Gerald Wallace is the same way, as is Wesley Matthews. Raymond Felton is Raymond Felton. It’s not saying much about your point guard when he’s the last guy you want handling the ball in any situation. Yes Jamal took a lot of bad shots in the fourth quarter, and yes he missed a couple of times at the rim when he had no business flying at the Clippers’ bigs. But given what Portland was putting out there, he was the guy to have the ball and try to make something happen.
Post game, coach Nate McMillan talked about failures to execute. When the Blazers go back and watch tape of this game, they’ll see what he’s talking about–the lateness of getting into sets, an offense that basically stopped moving midway through the third quarter–what they’ll also see is that the Clippers were the aggressor on defense down the stretch, and that more than anything that’s what turned this game.
From the beginning of the second half LA played body-to-body defense on every man. There were no easy passing lanes, there were no free runs through the key (something they were giving up almost every possession in the first half), and there were no clean looks at the hoop from anywhere. Portland played good defense too, and it was that defense that kept this game as close as it was in the fourth quarter, but it was the Clippers’ ability to take a punch and get back up and give a punch that allowed them to win. The Blazers landed the first blow, and it was a good one, but they never followed it up.
Before I close this out, I want to take a second to talk about the Clippers. I still don’t believe that they’re going to be in the Finals (Conference or otherwise) but it’s clear that they are going to probably finish in the home-court advantage half of the Western Conference. And that’s the kind of difference maker Chris Paul is. Thursday night, CP3 had a terrible three quarters. And he had a pretty darn amazing fourth quarter. Paul hit five of his eight field goal attempts in the game’s last quarter–including a three to push a one-point lead to four–grabbed two steals and three rebounds, and dished out two assists, one on the three by Mo Williams that gave LA the lead.

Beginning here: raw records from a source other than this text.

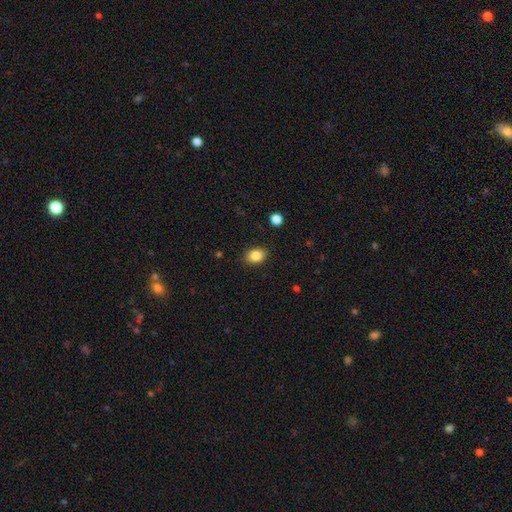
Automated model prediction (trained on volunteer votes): smooth_or_featured: smooth (p=0.85) [alt: star or artifact p=0.10]
how_rounded: in between (p=0.65) [alt: round p=0.34]
merging: none (p=0.87) [alt: minor disturbance p=0.09]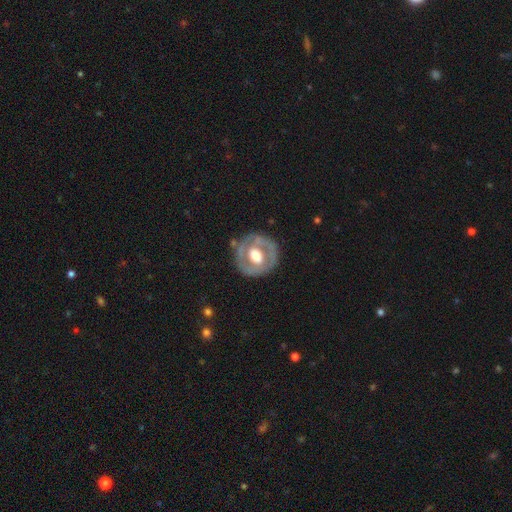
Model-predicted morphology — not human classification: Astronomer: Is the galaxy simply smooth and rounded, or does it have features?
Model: featured or disk — 64%.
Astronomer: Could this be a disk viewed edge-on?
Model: no — 96%.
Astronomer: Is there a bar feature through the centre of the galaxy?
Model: no — 60%.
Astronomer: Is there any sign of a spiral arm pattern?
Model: no — 73%.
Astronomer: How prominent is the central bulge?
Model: moderate — 49% (runner-up: large, 41%).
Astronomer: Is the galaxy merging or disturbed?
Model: none — 75%.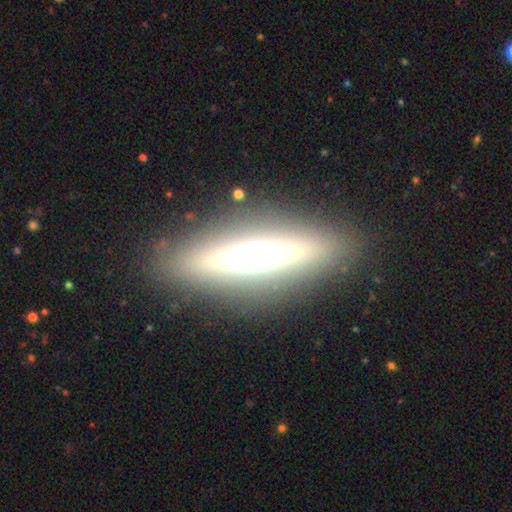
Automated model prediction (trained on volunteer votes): This appears to be a featured or disk galaxy (65%) viewed edge-on (90%) with a rounded central bulge (78%). Merging: none (86%).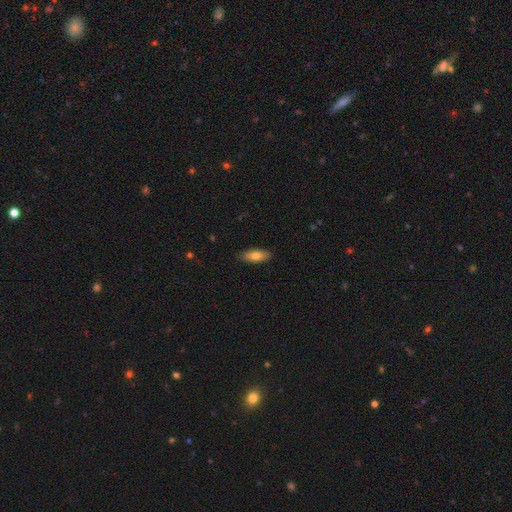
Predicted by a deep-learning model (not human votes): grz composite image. It shows a smooth galaxy with no disk features (74%) that is in between round and cigar-shaped (74%). Merging: none (89%).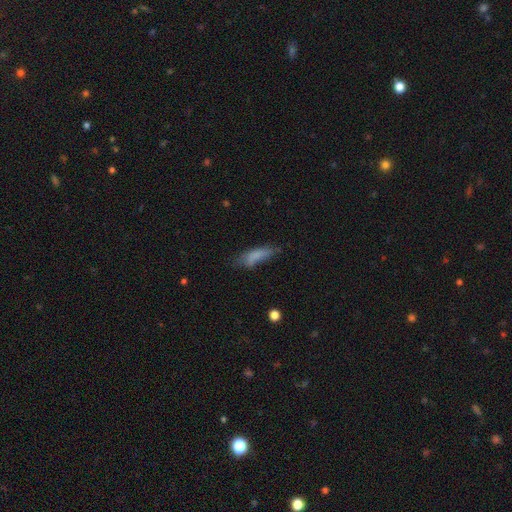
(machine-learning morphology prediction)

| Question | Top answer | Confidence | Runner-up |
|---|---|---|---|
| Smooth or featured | smooth | 76% | featured or disk (15%) |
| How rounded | cigar-shaped | 52% | in between (46%) |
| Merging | none | 49% | minor disturbance (33%) |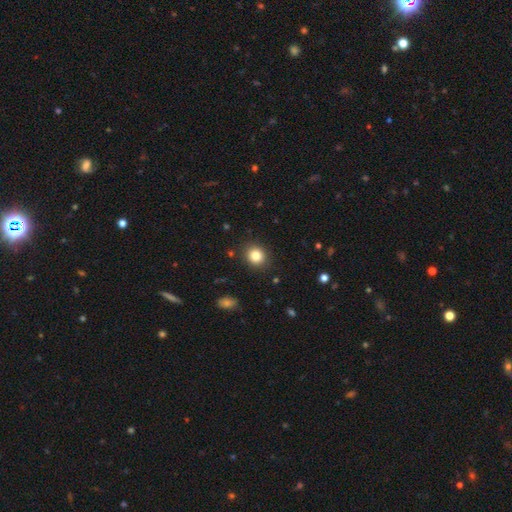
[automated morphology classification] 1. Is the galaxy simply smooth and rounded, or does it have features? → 84% smooth, 11% star or artifact, 6% featured or disk.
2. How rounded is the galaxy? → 76% round, 23% in between, 1% cigar-shaped.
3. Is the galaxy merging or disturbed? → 88% none, 8% minor disturbance, 2% major disturbance, 1% merger.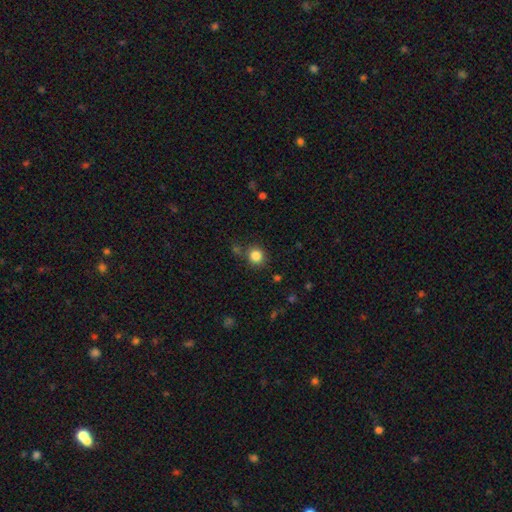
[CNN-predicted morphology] Overall: smooth (84%). How rounded: round (88%). Merging: none (81%).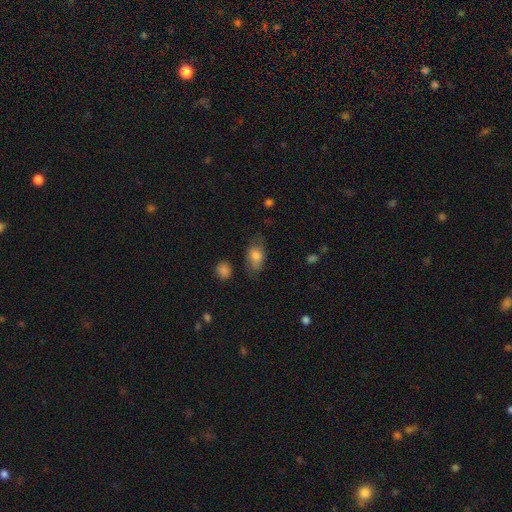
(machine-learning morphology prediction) The model was most divided on "merging": none: 65%, minor disturbance: 23%, major disturbance: 9%, merger: 3%. More confident: how rounded — in between (86%); smooth or featured — smooth (77%).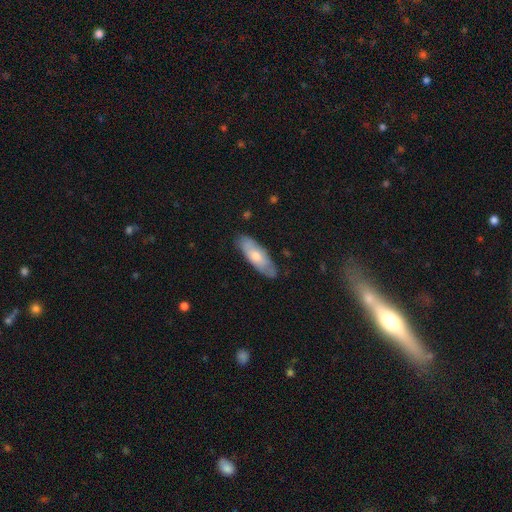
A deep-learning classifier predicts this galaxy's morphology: smooth-or-featured: smooth: 56% | featured or disk: 39% | star or artifact: 6%
  how-rounded: in between: 64% | cigar-shaped: 34% | round: 2%
  merging: none: 83% | minor disturbance: 14% | major disturbance: 2% | merger: 1%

Prior to signing Chris Paul, the Clippers were a halfway decent team with a human highlight factory in Blake Griffin. The kind of presence that Chris Paul brings–the attitude that every game is winnable no matter how much you’re behind–and the calmness with which he handles big game situations, has turned on OK roster into a favorite to win a Playoff series and fight for a spot in the Conference Finals.
Imagine if Portland had somebody like that.
Just one thing:
- LaMarcus Aldridge addressed the media after the game Thursday. He said that he is surprised at how fast he is healing, and hopes to get back on the court as soon as possible. If he gets the go-ahead from medical he’ll be back out there Saturday against the Hawks. I think LA needs to come back sooner than later. This team needs him. Also, he needs to prove to himself that he can play. One of the biggest issues with sustaining an injury like a sprained ankle is that guys can get freaked out that it’s going to happen a second time. That leads to tentative play, which often, paradoxically, leads to another injury. LaMarcus has had very little history of injury in his career, so getting him out and giving him the confidence to play on a sore ankle is key, should Portland still want to participate in the Playoffs. That being said, I’m OK if he comes back this weekend, plays well, doesn’t show any signs of the injury, but skips the All-Star Game. It’s awesome that he got picked, but I don’t want LA to risk getting hurt in a game that doesn’t matter. Plus, then there would be a spot for Jeremy Lin. He played in the Western Conference last year (and earlier this year). I’m sure Stern could find a way to fudge the rules and let him switch conferences for one night.